* _Te lezen fragment_:
########

Ministerie van Buitenlandse Zaken

http://www.minbuza.nl/content.asp?Key=418257



Aan de Voorzitter van de Tweede Kamer der Staten-Generaal Binnenhof 4 DEN HAAG Directie Azië en Oceanië Afdeling Oost-Azië Bezuidenhoutseweg 67 Postbus 20061 2500 EB Den Haag

Datum 16 Juli 2001 Behandeld R.E.van Gelder
Kenmerk DAO- 0731.01 Telefoon (070) 348 4218
Blad 1/3 Fax (070) 348 5323
Betreft Vragen van de leden Cörüz en Verhagen over de dood van 17 leden van de Falun Gong beweging. E-mail re-van.gelder@minbuza.nl

Zeer geachte Voorzitter,

Onder verwijzing naar de brief van de Griffier Uwer Kamer van 5 juli 2001, kenmerk 200113260, waarbij gevoegd waren de door de leden Cörüz en Verhagen overeenkomstig artikel 134 van het Reglement van Orde van de Tweede Kamer bij U ingediende vragen, heb ik de eer U, in bijlage dezes het antwoord op de gestelde vragen aan te bieden.

De Minister van Buitenlandse Zaken

Antwoord van de heer Van Aartsen, Minister van Buitenlandse Zaken, op vragen van de leden Cörüz en Verhagen

Vraag 1

Kent u het bericht dat in Noord-China 17 leden van de Falun Gong beweging blijkbaar op 20 juni jongstleden dood zijn aangetroffen?

Antwoord

Ik ben bekend met berichten over het overlijden van Falun Gong aanhangers op 20 juni jongstleden in het Wanjia werkkamp bij de stad Harbin, in de provincie Heilongjiang. Er zijn tegenstrijdige berichten over het aantal doden en wat er feitelijk is gebeurd. Het Chinese Ministerie van Buitenlandse Zaken bevestigde het voorval op 5 juli jongstleden in een persverklaring. Daarin werd melding gemaakt over de zelfmoordpoging van 11 vrouwelijke aanhangers van de Falun Gong beweging, waarvan 3 pogingen met dodelijke afloop. Volgens een aantal mensenrechtenorganisaties en de Falun Gong-beweging zijn de doden het gevolg van gewelddadigheden in het Wanjia werkkamp. Tevens spreken deze bronnen van een hoger aantal doden.

Vraag 2

Is het waar dat 50.000 leden van de Falun Gong beweging gevangen worden gehouden in een strafgevangenis?

########

* _Aangeleverd materiaal_:
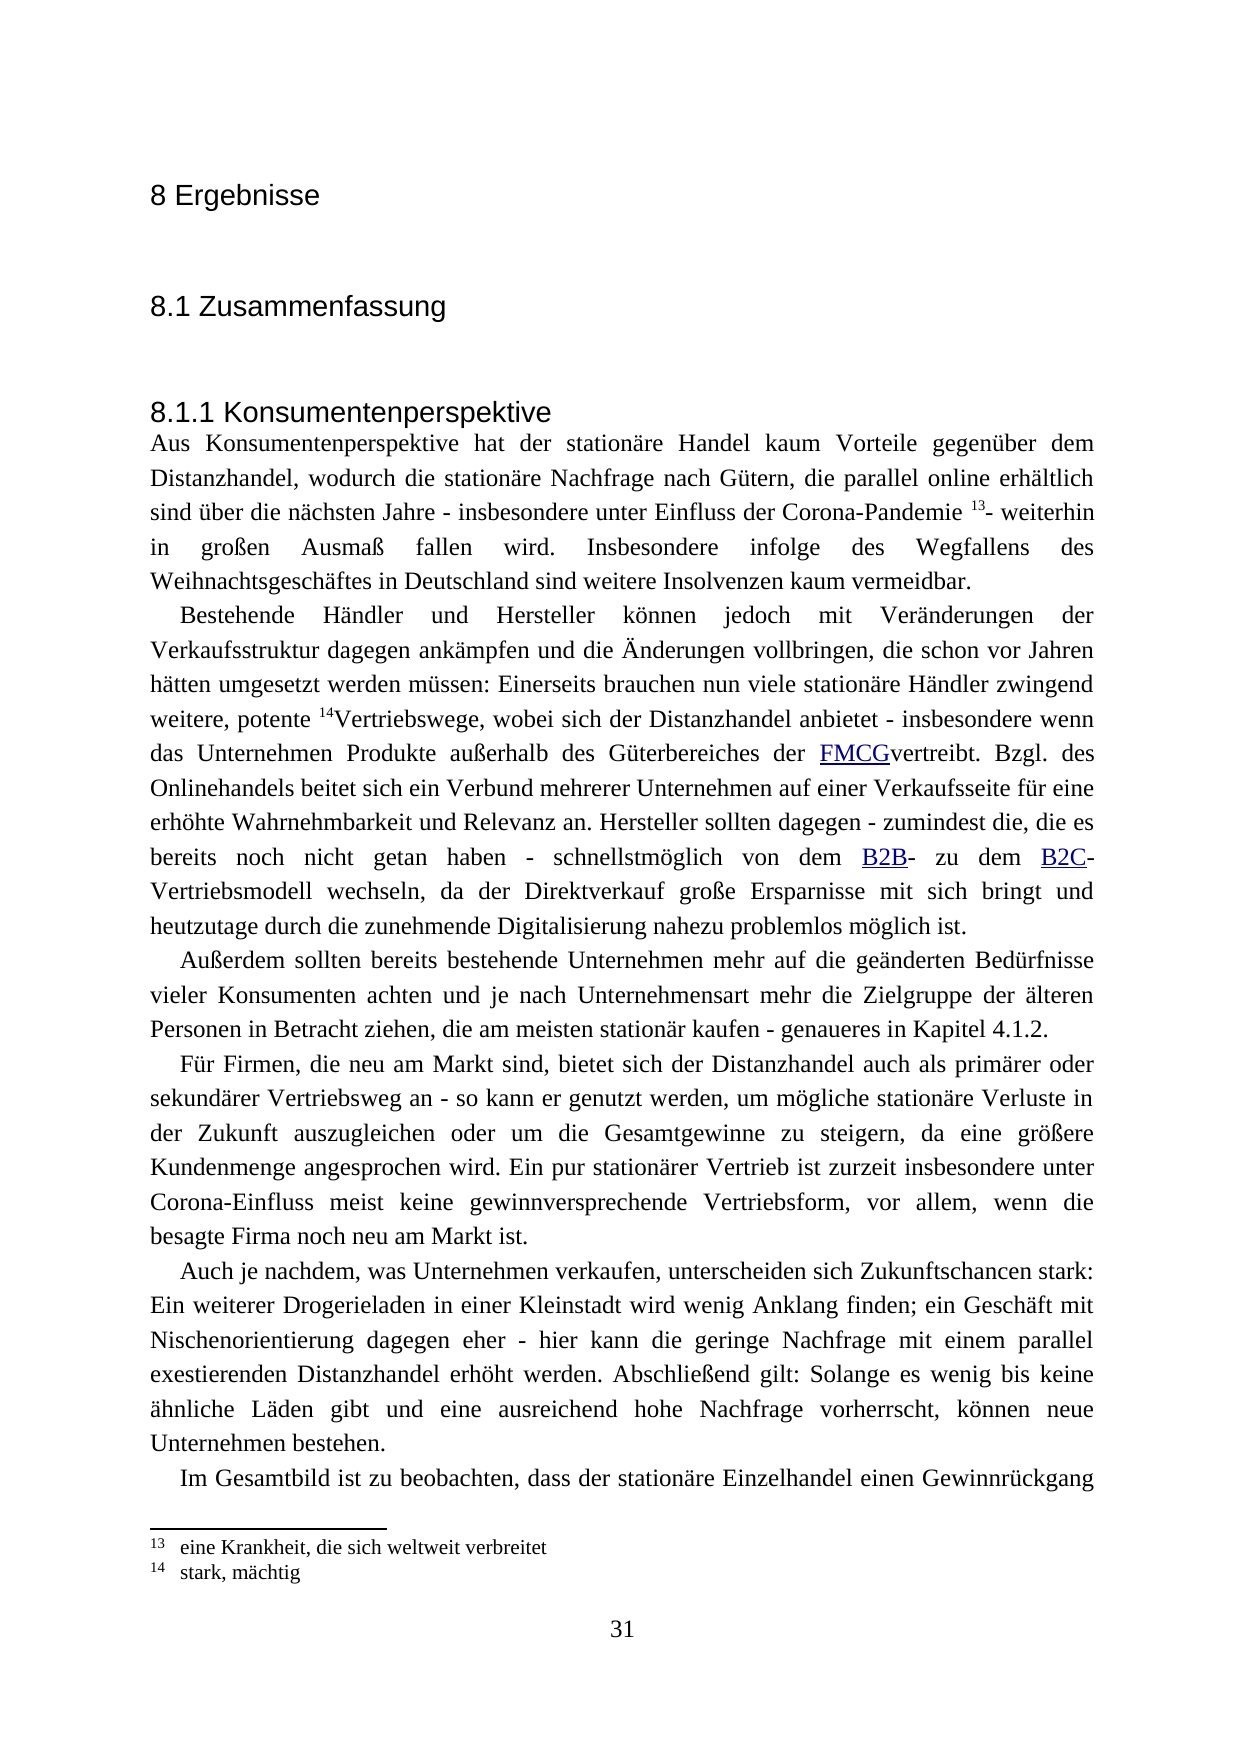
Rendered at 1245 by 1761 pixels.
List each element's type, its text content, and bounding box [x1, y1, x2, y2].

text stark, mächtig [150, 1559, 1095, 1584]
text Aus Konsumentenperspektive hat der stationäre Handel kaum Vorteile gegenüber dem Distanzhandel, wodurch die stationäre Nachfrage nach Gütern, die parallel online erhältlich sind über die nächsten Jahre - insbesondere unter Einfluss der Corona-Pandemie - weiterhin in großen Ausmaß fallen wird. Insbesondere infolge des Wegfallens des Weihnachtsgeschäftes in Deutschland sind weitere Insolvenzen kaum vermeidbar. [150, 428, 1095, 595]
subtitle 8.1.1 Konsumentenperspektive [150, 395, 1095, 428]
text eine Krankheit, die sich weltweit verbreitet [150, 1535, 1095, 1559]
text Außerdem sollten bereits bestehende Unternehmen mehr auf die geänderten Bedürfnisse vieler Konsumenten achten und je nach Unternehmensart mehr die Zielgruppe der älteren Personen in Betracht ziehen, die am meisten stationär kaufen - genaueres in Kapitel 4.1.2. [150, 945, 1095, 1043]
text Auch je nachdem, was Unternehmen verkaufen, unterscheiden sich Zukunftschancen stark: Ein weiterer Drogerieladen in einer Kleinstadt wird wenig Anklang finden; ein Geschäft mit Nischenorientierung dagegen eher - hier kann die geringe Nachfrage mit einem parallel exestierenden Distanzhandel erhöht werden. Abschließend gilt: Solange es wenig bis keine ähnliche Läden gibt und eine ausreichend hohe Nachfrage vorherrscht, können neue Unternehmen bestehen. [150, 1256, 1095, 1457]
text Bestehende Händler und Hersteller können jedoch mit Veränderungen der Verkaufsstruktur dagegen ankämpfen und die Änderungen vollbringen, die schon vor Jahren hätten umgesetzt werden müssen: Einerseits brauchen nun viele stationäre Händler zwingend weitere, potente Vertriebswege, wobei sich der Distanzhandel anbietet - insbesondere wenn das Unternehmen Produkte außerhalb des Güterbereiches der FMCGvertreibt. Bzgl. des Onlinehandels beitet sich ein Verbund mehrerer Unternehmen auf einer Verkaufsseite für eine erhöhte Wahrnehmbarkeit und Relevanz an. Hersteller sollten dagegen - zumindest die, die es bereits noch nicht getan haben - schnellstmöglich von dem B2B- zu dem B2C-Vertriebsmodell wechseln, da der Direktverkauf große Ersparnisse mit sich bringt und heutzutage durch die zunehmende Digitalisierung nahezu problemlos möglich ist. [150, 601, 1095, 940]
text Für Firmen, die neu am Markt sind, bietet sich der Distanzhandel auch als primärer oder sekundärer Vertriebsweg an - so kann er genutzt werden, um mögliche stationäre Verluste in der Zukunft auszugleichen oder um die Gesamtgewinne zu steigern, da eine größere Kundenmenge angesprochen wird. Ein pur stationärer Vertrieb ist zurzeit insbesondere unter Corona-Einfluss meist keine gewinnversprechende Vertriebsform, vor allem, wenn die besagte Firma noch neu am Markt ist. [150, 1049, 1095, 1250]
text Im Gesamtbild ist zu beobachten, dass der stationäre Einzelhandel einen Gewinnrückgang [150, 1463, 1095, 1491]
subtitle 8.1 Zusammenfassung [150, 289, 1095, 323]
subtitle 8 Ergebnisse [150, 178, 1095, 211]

########

* _Opdracht_: Schrijf uit het fragment over de dood van Falun Gong-leden woordelijk over wat loopt van "Antwoord van de" tot en met "dood zijn aangetroffen?".

* _Resultaat_:
Antwoord van de heer Van Aartsen, Minister van Buitenlandse Zaken, op vragen van de leden Cörüz en Verhagen

Vraag 1

Kent u het bericht dat in Noord-China 17 leden van de Falun Gong beweging blijkbaar op 20 juni jongstleden dood zijn aangetroffen?